*** DOCUMENT SEGMENT ***
Charlamagne Tha God is Changing Journalism and Taking Names
Charlamagne Tha God is wary of what he lets cross his mind these days. It’s not what you’d expect from one of mainstream media’s most unabashed entertainers.
“It’s a bit surreal, and it’s a bit scary,” Charlamagne tells PolicyMic about his recent ascent — which includes national syndication for his hip-hop radio show The Breakfast Club and a renewed season of MTV2’s Charlamagne & Friends. “I say it’s scary because I believe your thoughts become things, and I always used to say that I wanted to do a late-night talk show. When you realize that your thoughts become things, you’re terrified of what you let come into your head.”
It’s easy for Charlamagne to think positive right now. Charlamagne & Friends debuted last August as a week-long lead-up to MTV’s Video Music Awards, garnering strong viewership with the help of guest spots from 2 Chainz, Big Sean, Nick Cannon and New York Knicks guard Iman Shumpert. The show’s first full-length season, which kicks off Wednesday with Ride Along stars Ice Cube and Kevin Hart, will undoubtedly be buoyed by the celebrities that stop by, but Charlamagne knows the show’s success rests mostly on his shoulders.
“The best piece of advice I got a long time ago from Wendy Williams and Howard Stern is that if you have to rely on your guests, then you won’t have a show,” he says. “For Charlamagne & Friends, you have to tune in to see me. If you’re not entertained by me, you won’t care who the guest is.”
An unconventional personality with a serpentine broadcast background, Charlamagne grew up worlds away from the MTV office he meets me in near Times Square. Born Lenard McKelvey, Charlamagne was raised in Moncks Corner, a small town in South Carolina, where he and his relatives would find themselves in and out of trouble with the law. After a third spell in jail, Charlamagne cleaned up his act and went to night school, eventually taking an internship with a local radio station.
*** End of DOCUMENT SEGMENT ***
*** DATA EXTRACTS ***
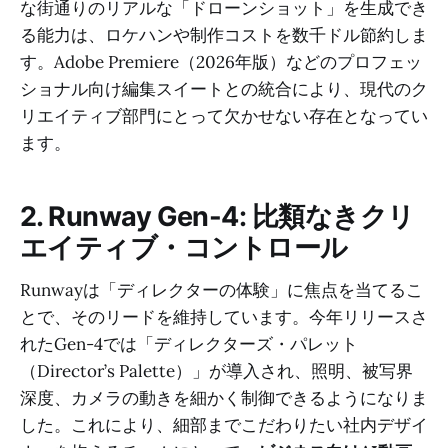
な街通りのリアルな「ドローンショット」を生成でき
る能力は、ロケハンや制作コストを数千ドル節約しま
す。Adobe Premiere（2026年版）などのプロフェッ
ショナル向け編集スイートとの統合により、現代のク
リエイティブ部門にとって欠かせない存在となってい
ます。
2. Runway Gen-4: 比類なきクリ
エイティブ・コントロール
Runwayは「ディレクターの体験」に焦点を当てるこ
とで、そのリードを維持しています。今年リリースさ
れたGen-4では「ディレクターズ・パレット
（Director’s Palette）」が導入され、照明、被写界
深度、カメラの動きを細かく制御できるようになりま
した。これにより、細部までこだわりたい社内デザイ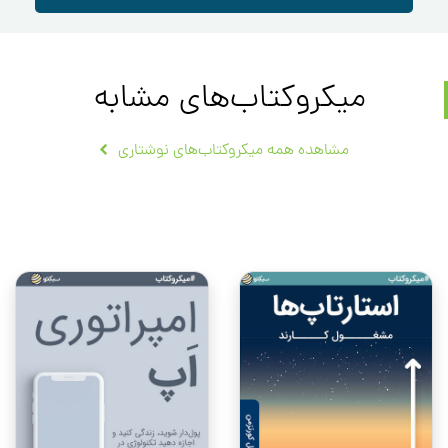
میکروکتاب‌های مشابه
مشاهده همه میکروکتاب‌های نوشتاری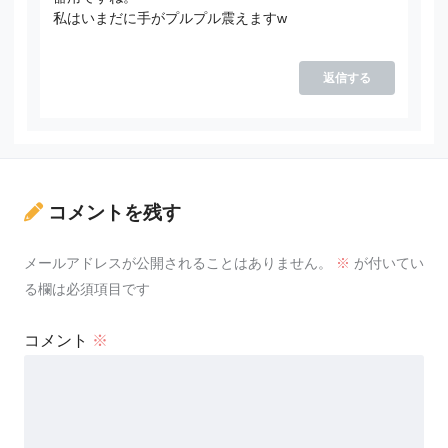
私はいまだに手がプルプル震えますw
返信する
コメントを残す
メールアドレスが公開されることはありません。
※
が付いてい
る欄は必須項目です
コメント
※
*** End of DATA EXTRACTS ***
EXERCISE INSTRUCTIONS: Restate the passage of the Charlamagne Tha God article starting with "It’s easy for" and going on through "on his shoulders.", putting "Thursday" everywhere "Wednesday" appears.

THE ANSWER:
It’s easy for Charlamagne to think positive right now. Charlamagne & Friends debuted last August as a week-long lead-up to MTV’s Video Music Awards, garnering strong viewership with the help of guest spots from 2 Chainz, Big Sean, Nick Cannon and New York Knicks guard Iman Shumpert. The show’s first full-length season, which kicks off Thursday with Ride Along stars Ice Cube and Kevin Hart, will undoubtedly be buoyed by the celebrities that stop by, but Charlamagne knows the show’s success rests mostly on his shoulders.